El precio del malware en el ‘mercado negro digital’ va a depender de qué tan atractivo pueda resultar, si éste resulta muy convincente y promete generarle ingresos importantes al comprador, el precio se eleva.

“Podría estarte hablando de un margen entre 50 dólares, 5 mil dólares, 10 mil dólares, incluso te comento que hay servicio de ‘malware as a service’, que significa que tú pagas por lo que usas, no tienes que comprar ninguna especie de licencia… es una renta de malware o incluso de infraestructura. Por ejemplo, alguien que se pone a hacer el negocio, compra un malware y bueno, necesita formas de distribuirlo, probablemente le ofrecerán la renta de servidores en donde van a colocar por ejemplo: música, videos gratuitos, para que se pueda distribuir por ese medio”.

Roberto recomienda mantener cerrados los candados predeterminados que tienen los smartphones o dispositivos, ya que si se cambia esta configuración el usuario tiene un 100 por ciento de probabilidades de resultar afectado por un malware.
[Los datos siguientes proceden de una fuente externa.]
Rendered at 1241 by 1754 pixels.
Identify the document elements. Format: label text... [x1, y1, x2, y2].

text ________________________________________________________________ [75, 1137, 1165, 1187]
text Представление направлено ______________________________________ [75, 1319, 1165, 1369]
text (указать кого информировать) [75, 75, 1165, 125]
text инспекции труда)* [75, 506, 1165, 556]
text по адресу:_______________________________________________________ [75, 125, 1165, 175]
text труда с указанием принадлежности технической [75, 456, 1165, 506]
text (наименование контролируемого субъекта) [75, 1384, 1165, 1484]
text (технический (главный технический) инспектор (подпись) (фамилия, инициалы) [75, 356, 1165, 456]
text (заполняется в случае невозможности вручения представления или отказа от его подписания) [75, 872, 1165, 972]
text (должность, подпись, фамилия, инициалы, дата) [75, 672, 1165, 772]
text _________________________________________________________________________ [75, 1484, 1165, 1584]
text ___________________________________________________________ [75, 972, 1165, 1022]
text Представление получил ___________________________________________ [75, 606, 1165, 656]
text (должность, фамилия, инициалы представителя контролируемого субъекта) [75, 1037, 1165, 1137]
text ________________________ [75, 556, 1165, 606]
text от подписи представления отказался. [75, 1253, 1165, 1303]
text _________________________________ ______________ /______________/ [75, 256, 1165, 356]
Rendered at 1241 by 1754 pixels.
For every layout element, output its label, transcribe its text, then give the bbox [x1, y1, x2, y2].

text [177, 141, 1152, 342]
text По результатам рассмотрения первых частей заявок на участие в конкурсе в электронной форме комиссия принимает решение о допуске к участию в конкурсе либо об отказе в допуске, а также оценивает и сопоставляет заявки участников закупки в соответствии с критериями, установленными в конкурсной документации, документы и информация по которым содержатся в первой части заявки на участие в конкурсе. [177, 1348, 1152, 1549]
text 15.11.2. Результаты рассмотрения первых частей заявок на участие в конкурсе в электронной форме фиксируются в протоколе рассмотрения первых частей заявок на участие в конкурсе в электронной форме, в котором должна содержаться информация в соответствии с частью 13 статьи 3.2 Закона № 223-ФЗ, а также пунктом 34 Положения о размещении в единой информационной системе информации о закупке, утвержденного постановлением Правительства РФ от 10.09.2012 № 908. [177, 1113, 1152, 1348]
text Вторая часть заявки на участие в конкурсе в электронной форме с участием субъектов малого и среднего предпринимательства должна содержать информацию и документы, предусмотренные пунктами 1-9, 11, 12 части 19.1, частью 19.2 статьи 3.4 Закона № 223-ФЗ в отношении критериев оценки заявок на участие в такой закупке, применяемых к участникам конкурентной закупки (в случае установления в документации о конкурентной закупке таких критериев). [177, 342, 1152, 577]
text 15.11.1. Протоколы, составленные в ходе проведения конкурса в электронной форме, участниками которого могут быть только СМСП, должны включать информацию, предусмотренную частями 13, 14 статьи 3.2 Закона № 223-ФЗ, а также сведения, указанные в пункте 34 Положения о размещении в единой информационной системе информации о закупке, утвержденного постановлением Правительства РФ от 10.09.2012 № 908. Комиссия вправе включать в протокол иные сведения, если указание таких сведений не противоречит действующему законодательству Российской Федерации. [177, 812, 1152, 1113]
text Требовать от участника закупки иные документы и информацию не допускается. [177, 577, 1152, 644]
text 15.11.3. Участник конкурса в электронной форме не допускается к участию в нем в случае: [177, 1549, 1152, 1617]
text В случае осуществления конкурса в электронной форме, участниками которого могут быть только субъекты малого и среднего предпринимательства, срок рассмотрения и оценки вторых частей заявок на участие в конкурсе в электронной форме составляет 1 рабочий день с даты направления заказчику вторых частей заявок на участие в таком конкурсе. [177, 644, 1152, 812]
“Al momento en que tu quitas los candados de seguridad y adquieres permisos más allá de lo que sería un administrador, o sea tienes el control total de lo que pasa en el teléfono, inadvertidamente alguien te podría instalar un programa y tendría el acceso a todo, entonces por eso yo te hablo de un 100 por ciento... desde mi punto de vista, una recomendación profesional sería no realizar este tipo de prácticas”, concluyó.